Up to a million Haitians, and descendants of Haitians, are being affected by a new law about citizenship in the Dominican Republic. Many could face deportation, despite being born in the country.
The initial shock of the 2010 earthquake has passed, but Haiti continues its struggle to overcome both man-made and natural disasters. Amidst the rubble, a devastated infrastructure and untold suffering, there is also an unprecedented opportunity to build Haiti back better.
Haiti: After the Quake is a showcase of reporting projects produced by the Pulitzer Center in 2010. Through video, photography, interviews, articles, and even poetry, these projects explore the critical issues affecting Haiti's future: development, poverty, displacement, HIV/AIDS, educational reform, and the role of international aid.
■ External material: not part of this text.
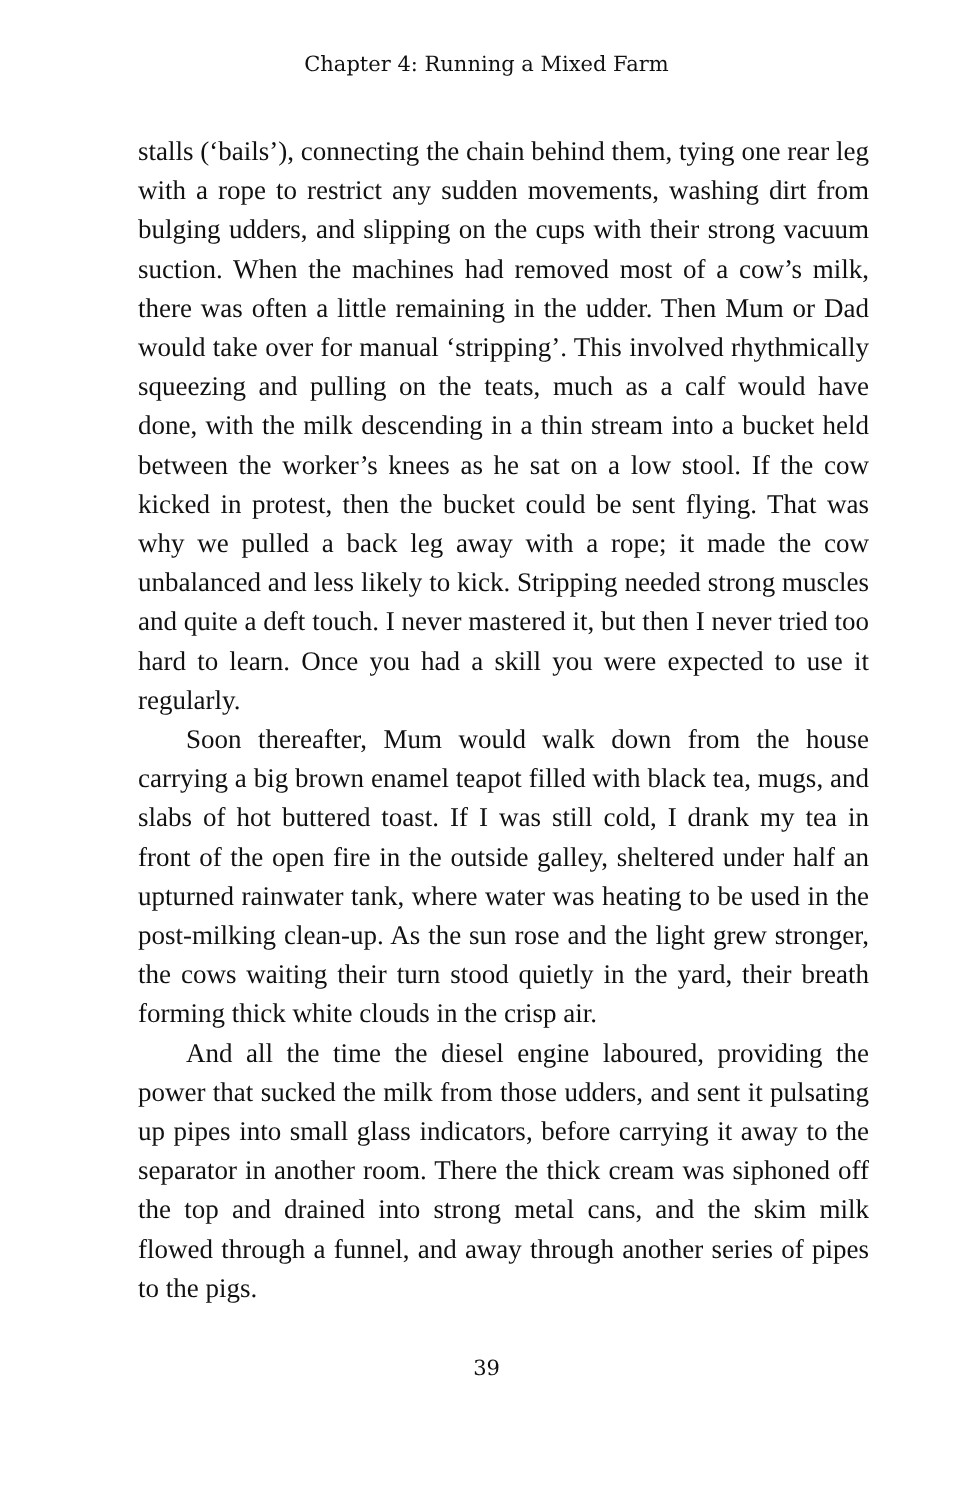Chapter 4: Running a Mixed Farm
stalls (‘bails’), connecting the chain behind them, tying one rear leg with a rope to restrict any sudden movements, washing dirt from bulging udders, and slipping on the cups with their strong vacuum suction. When the machines had removed most of a cow’s milk, there was often a little remaining in the udder. Then Mum or Dad would take over for manual ‘stripping’. This involved rhythmically squeezing and pulling on the teats, much as a calf would have done, with the milk descending in a thin stream into a bucket held between the worker’s knees as he sat on a low stool. If the cow kicked in protest, then the bucket could be sent flying. That was why we pulled a back leg away with a rope; it made the cow unbalanced and less likely to kick. Stripping needed strong muscles and quite a deft touch. I never mastered it, but then I never tried too hard to learn. Once you had a skill you were expected to use it regularly.
Soon thereafter, Mum would walk down from the house carrying a big brown enamel teapot filled with black tea, mugs, and slabs of hot buttered toast. If I was still cold, I drank my tea in front of the open fire in the outside galley, sheltered under half an upturned rainwater tank, where water was heating to be used in the post-milking clean-up. As the sun rose and the light grew stronger, the cows waiting their turn stood quietly in the yard, their breath forming thick white clouds in the crisp air.
And all the time the diesel engine laboured, providing the power that sucked the milk from those udders, and sent it pulsating up pipes into small glass indicators, before carrying it away to the separator in another room. There the thick cream was siphoned off the top and drained into strong metal cans, and the skim milk flowed through a funnel, and away through another series of pipes to the pigs.
39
Kwame Dawes, Lisa Armstrong and photographer Andre Lambertson made a total of 10 trips to Haiti during 2010. Their projects, “Resilience in a Ravaged Nation” and “After the Quake: HIV/AIDS in Haiti” document violence against vulnerable women in tent camps, the challenges faced by senior doctors at health organizations as well as portraits of individual Haitians simply fighting to survive.
In “Life on the Margins,” Stephen Sapienza and Stephanie Hanes document the growing marginalization of individuals of Haitian descent living in the Dominican Republic.
Paul Franz explores the challenges-and importance of-of education in post-quake Haiti in Rebuilding Haiti's Education System from the Ground Up.
Haiti's Reconstruction: Building Back Better features reports from William Wheeler and Justin Thomas Ostensen on why the international reconstruction efforts fall short, how those failures contributed to the outbreak of cholera, and what it will take to "build back better."